- **TASK DIRECTIONS**: Could you transcribe the entries below exactly, without any of the pictures?

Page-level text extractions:
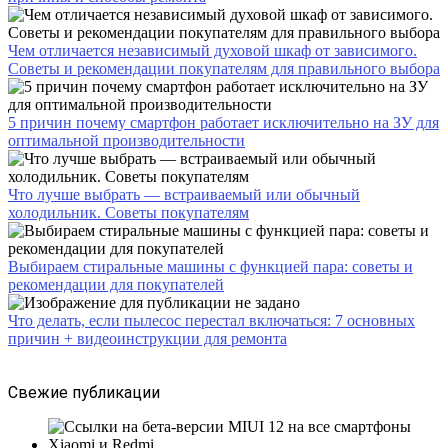
Чем отличается независимый духовой шкаф от зависимого.
Советы и рекомендации покупателям для правильного выбора
5 причин почему смартфон работает исключительно на ЗУ для
оптимальной производительности
Что лучше выбрать — встраиваемый или обычный
холодильник. Советы покупателям
Выбираем стиральные машины с функцией пара: советы и
рекомендации для покупателей
Что делать, если пылесос перестал включаться: 7 основных
причин + видеоинструкции для ремонта
Свежие публикации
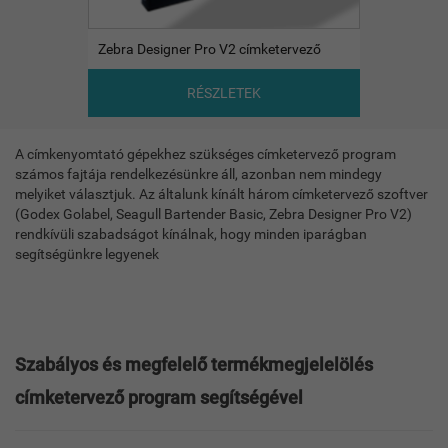
Zebra Designer Pro V2 címketervező
RÉSZLETEK
A címkenyomtató gépekhez szükséges címketervező program
számos fajtája rendelkezésünkre áll, azonban nem mindegy
melyiket választjuk. Az általunk kínált három címketervező szoftver
(Godex Golabel, Seagull Bartender Basic, Zebra Designer Pro V2)
rendkívüli szabadságot kínálnak, hogy minden iparágban
segítségünkre legyenek
Szabályos és megfelelő termékmegjelelölés
címketervező program segítségével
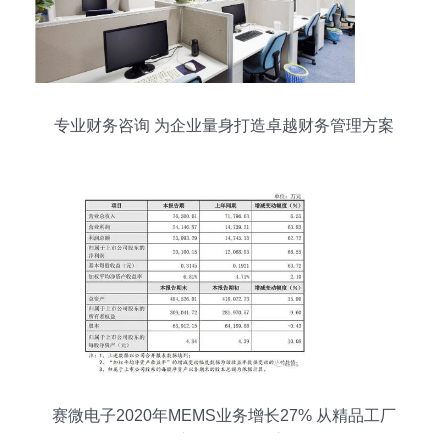
专业财务咨询 为企业量身打造卓越财务管理方案
赛微电子2020年MEMS业务增长27% 从精品工厂
到量产工厂的转型之路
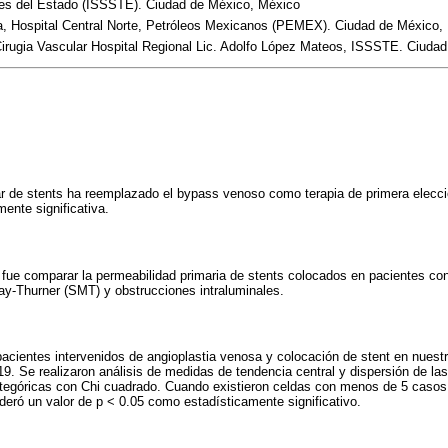
res del Estado (ISSSTE). Ciudad de México, México
ía, Hospital Central Norte, Petróleos Mexicanos (PEMEX). Ciudad de México,
Cirugia Vascular Hospital Regional Lic. Adolfo López Mateos, ISSSTE. Ciuda
r de stents ha reemplazado el bypass venoso como terapia de primera elecc
ente significativa.
o fue comparar la permeabilidad primaria de stents colocados en pacientes co
ay-Thurner (SMT) y obstrucciones intraluminales.
pacientes intervenidos de angioplastia venosa y colocación de stent en nuestra
19. Se realizaron análisis de medidas de tendencia central y dispersión de las 
ategóricas con Chi cuadrado. Cuando existieron celdas con menos de 5 casos
deró un valor de p < 0.05 como estadísticamente significativo.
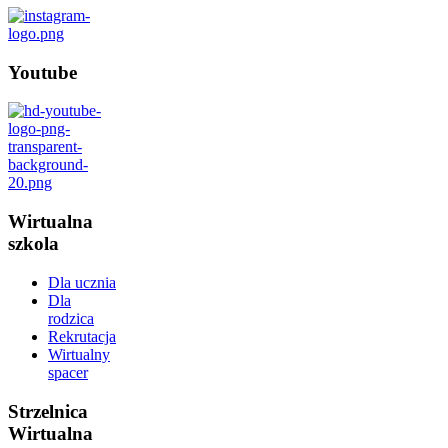
Youtube
Wirtualna
szkola
Dla ucznia
Dla
rodzica
Rekrutacja
Wirtualny
spacer
Strzelnica
Wirtualna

- **ANSWER TO THIS PROBLEM**:
Чем отличается независимый духовой шкаф от зависимого.
Советы и рекомендации покупателям для правильного выбора
5 причин почему смартфон работает исключительно на ЗУ для
оптимальной производительности
Что лучше выбрать — встраиваемый или обычный
холодильник. Советы покупателям
Выбираем стиральные машины с функцией пара: советы и
рекомендации для покупателей
Что делать, если пылесос перестал включаться: 7 основных
причин + видеоинструкции для ремонта
Свежие публикации
Zebra Designer Pro V2 címketervező
RÉSZLETEK
A címkenyomtató gépekhez szükséges címketervező program
számos fajtája rendelkezésünkre áll, azonban nem mindegy
melyiket választjuk. Az általunk kínált három címketervező szoftver
(Godex Golabel, Seagull Bartender Basic, Zebra Designer Pro V2)
rendkívüli szabadságot kínálnak, hogy minden iparágban
segítségünkre legyenek
Szabályos és megfelelő termékmegjelelölés
címketervező program segítségével
专业财务咨询 为企业量身打造卓越财务管理方案
赛微电子2020年MEMS业务增长27% 从精品工厂
到量产工厂的转型之路
res del Estado (ISSSTE). Ciudad de México, México
ía, Hospital Central Norte, Petróleos Mexicanos (PEMEX). Ciudad de México,
Cirugia Vascular Hospital Regional Lic. Adolfo López Mateos, ISSSTE. Ciuda
r de stents ha reemplazado el bypass venoso como terapia de primera elecc
ente significativa.
o fue comparar la permeabilidad primaria de stents colocados en pacientes co
ay-Thurner (SMT) y obstrucciones intraluminales.
pacientes intervenidos de angioplastia venosa y colocación de stent en nuestra
19. Se realizaron análisis de medidas de tendencia central y dispersión de las 
ategóricas con Chi cuadrado. Cuando existieron celdas con menos de 5 casos
deró un valor de p < 0.05 como estadísticamente significativo.
Youtube
Wirtualna
szkola
Dla ucznia
Dla
rodzica
Rekrutacja
Wirtualny
spacer
Strzelnica
Wirtualna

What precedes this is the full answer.